Skullcandy Inc. (NasdaqGS: SKUL) accepted and then rejected two acquisition proposals from the same company over the weekend after the bidder lowered its unsolicited offer by 25 cents per share and said it was unwilling to pay a $6.6 million fee to break up an existing merger agreement.

On Sunday, Mill Road Capital Management LLC lowered its offer for Skullcandy to $6.25 per share. That still represented a 2.5 percent, or 15 cents per share, premium to the purchase price stipulated in Skullcandy’s previously announced definitive merger agreement with Incipio LLC. Mill Road had offered $6.50 a share August 13, but rescinded that offer within 24 hours after disclosing it had not been approved by potential lenders.

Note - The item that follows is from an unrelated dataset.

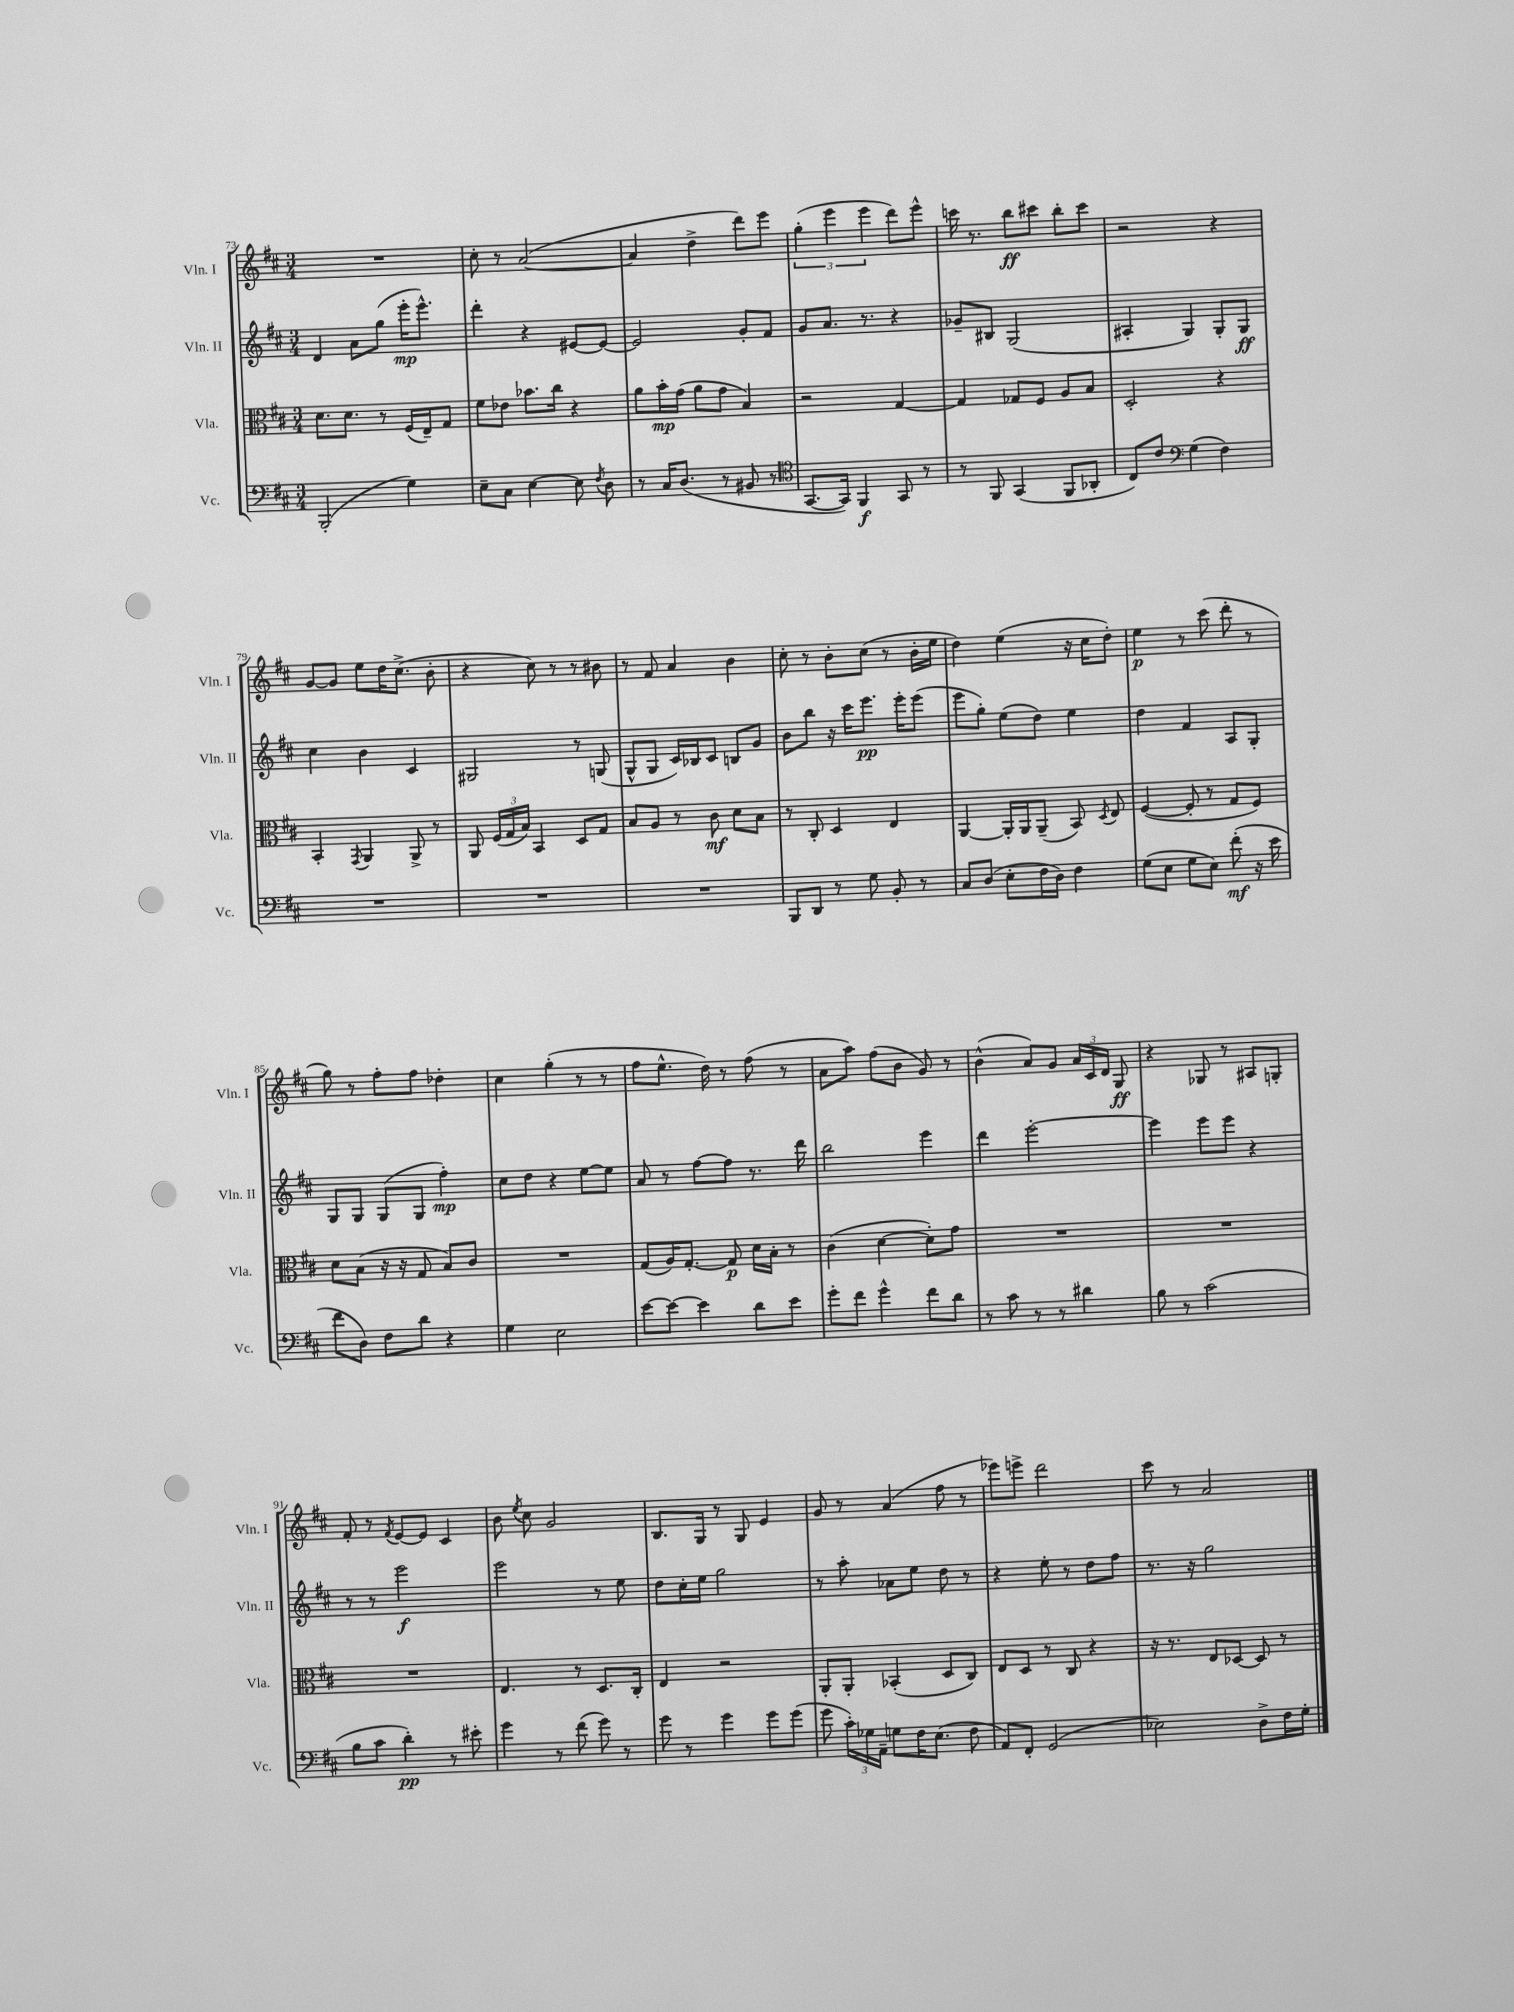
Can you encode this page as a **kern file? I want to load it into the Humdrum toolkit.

In submitting its lower bid Sunday, Mill Road “indicated to Skullcandy” that it was not prepared to execute the proposed merger agreement should Skullcandy’s board of directors accept it, according to a statement issued by Skullcandy. Furthermore, Mill Road told Skullcandy it was unwilling to pay the $6.6 million termination fee that would become payable to Incipio if Skullcandy were to terminate their merger agreement.

Based on these caveats, a “Strategic Transactions Committee” of Skullcandy’s board of directors determined that Mill Road’s latest proposal was unlikely to lead to a “superior proposal” as defined in its merger agreement with Incipio.

As a result, Skullcandy said it is obligated by its agreement with Incipio to cease negotiations and discussions with Mill Road and continue to recommend its stockholders tender their shares pursuant to the transaction with Incipio.

Skullcandy, which is based in San Francisco, traces its origins back to providing earbuds and other personal audio accessories to action sports enthusiasts. It also owns the Astro Gaming brand.